The new dreams were very much worse than that. For one thing, they persisted night after night and they were horrifying. I dreamt that Todd — strangely enough not Carbridge — had turned into the Ancient Mariner’s albatross and was hanging from my neck. I could not rid myself of him and he was stifling me with his weight.

After the fourth night of this, Hera asked me what was wrong. She thought I must be sickening for something and advised me to see a doctor. Sandy was more sympathetic and to him I told my troubles.

‘It isn’t a doctor I need,’ I said. ‘It’s something in the nature of an exorcist.’

‘Well, you’re on the books of one,’ he said. ‘Go and see her. Of course it’s not Todd you’re dreaming about.’

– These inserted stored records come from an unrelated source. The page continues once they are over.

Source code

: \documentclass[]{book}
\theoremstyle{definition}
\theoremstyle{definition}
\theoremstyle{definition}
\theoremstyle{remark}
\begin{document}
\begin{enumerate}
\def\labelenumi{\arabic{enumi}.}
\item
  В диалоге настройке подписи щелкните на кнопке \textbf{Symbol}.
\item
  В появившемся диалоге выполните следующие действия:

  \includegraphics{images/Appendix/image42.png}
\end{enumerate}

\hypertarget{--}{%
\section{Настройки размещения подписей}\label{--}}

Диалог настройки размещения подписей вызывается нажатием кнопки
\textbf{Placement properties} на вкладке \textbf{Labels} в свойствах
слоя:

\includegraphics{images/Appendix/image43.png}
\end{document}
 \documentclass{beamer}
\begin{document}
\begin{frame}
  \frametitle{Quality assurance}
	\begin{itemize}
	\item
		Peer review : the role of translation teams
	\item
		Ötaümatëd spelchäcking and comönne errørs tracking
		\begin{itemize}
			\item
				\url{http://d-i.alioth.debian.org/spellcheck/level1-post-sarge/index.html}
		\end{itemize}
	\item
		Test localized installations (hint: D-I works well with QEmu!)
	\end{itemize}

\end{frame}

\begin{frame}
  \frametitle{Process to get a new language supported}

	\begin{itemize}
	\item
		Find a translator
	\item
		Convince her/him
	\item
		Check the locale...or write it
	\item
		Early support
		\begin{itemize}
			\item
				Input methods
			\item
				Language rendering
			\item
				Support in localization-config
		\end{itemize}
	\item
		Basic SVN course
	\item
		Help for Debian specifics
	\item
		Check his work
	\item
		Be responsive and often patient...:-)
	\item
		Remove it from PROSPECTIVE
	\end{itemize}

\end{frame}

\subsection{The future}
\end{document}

‘You mean I’ve substituted him for Carbridge, but I don’t think that is the case. After all, I’m not really concerned in the murder, you know — not personally, I mean. I’m sorry for any man who dies before his time, but I’m not involved beyond that.’

‘You’ve had a couple of very nasty shocks, whether your conscious mind recognises that fact or not. Then you had the harassment of believing that Bingley suspected you. You go along to Dame Beatrice —’

‘And have my head looked at?’

‘Yes, if you care to put it like that.’

Hera offered to accompany me, but I thought I should do better on my own. I said I was not going to keep her away from her job. She had some lucrative modelling on hand and I knew she did not want to lose the chance of it. Fortunately she was only too willing to listen to reason, so, having made an appointment, I went alone, as before, to the Stone House.